Fellow Ryan School teacher Nicole Zwirek concurred with Martel about what an inspiring sight the race continued to be.
“What I love about the race is just the community coming out to remember Meghan,” Zwirek said. “She was such a great kid, and her family is so supportive of everyone doing the race. It’s great that we’re out here to remember an amazing kid and her family who support the town in so many other aspects.”
That community sense was pervasive throughout the entire race experience. Walking into the high school, racers were greeted with poster boards filled with photo collages of Meghan, not to mention happy welcomes from Lee McCarthy. As always, Lee is a constant presence of warmth and gratitude, brightening up even the coldest, wettest runner.
“There are so many loyal, faithful people who come every year,” Lee said. “Meghan had such a great group of friends and supporters, and it’s always wonderful to see them.”
That same spirit of community was present even in the final results. This year’s race was won by Michael Cusson, a Chelmsford resident who finished with a final time of 19:43. Even though Cusson is not a Tewksbury native, the town and the cause played a major role in bringing him out on race day. Cusson’s wife is a friend and co-worker to Lee, giving him a personal stake in arriving on race day and giving it his all.
“It’s a great cause and I hope they managed to raise a lot of money,” Cusson said. “These sort of races are fun because you normally see the same people at each one. It can become like its own little running group.”

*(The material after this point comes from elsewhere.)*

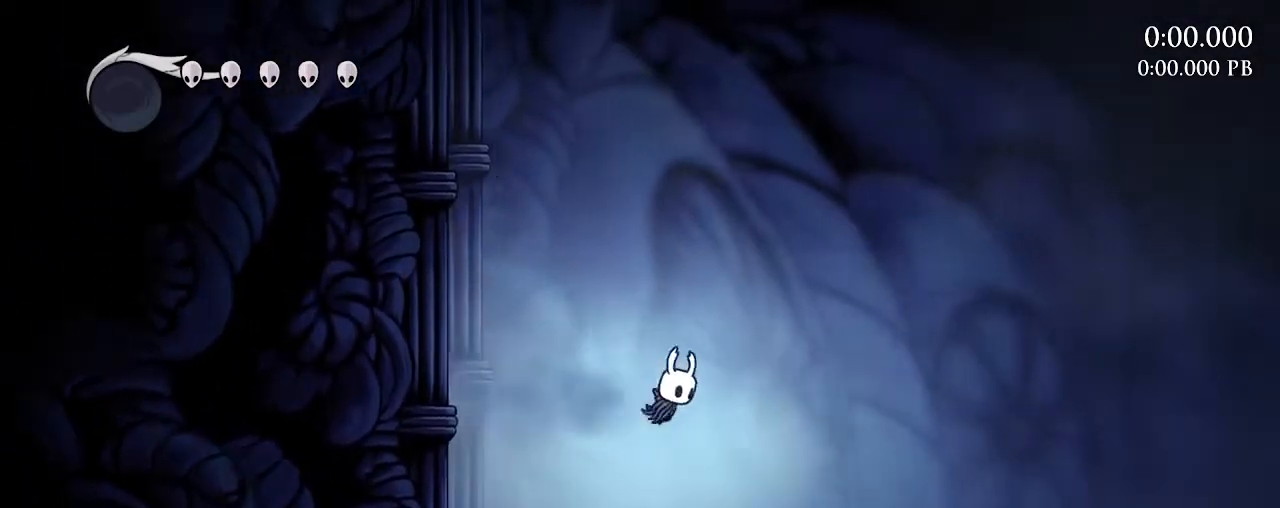
{"keys": ["a"], "mouse": ["right"], "mouse_move": "still", "events": [[367, "mouse_right", "down"]]}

And representing an even closer tie to Meghan was the second place finisher, Karie Judge. A close friend of Meghan since the first grade, Judge travelled back from UMass-Lowell to tear up the asphalt in memory of her friend, finishing with a time of 20:09.
“It is always so great when Meghan’s friends come back and run and do such a great job,” Lee said.
After Judge, the other top ten fmale finishers included: Trish Bourne (20:31), Nicole McKenna (22:08), Devyn Vetis (22:42), Kristin Spinosa (22:48), Marli Piccolo (23:38), Kimberly DiCredico (23:43), Kim Burdyk (24:42), Chelsea Paulin (24:46), and Jane McKenna (25:35), with each woman hustling through the downpour to finish strong.
The top ten male runners were Jakob Warner (21:51), Jaryd Palmer (21:59), David King (22:40), Joe Ginsburg (22:42), Ben Bourne (23:04), John Keough (23:11), Zach Hines (25:16), Christopher Maxwell (25:40), and Michael Jensen (26:39). Palmer was the first male finisher from Tewksbury.
The organizers of the race were grateful to everyone who dared to show that they would not allow the raw weather to deter them from their drive to provide support to all those still battling cancer, and to keeping Meghan McCarthy vital in the town’s memory.
Russell has already turned towards next year’s race, with the hopes that better weather and an early marketing push will prompt an even greater turnout. With more and more sponsors lining up to donate time and resources, it seems as though the race is only going to continue to expand.
“This year’s race proved to us that this race is something that can keep happening,” Russell said. “There were people who didn’t even know Meghan, who I didn’t recognize, and they still came to support her. It’s so nice to hear from people that want to do more.”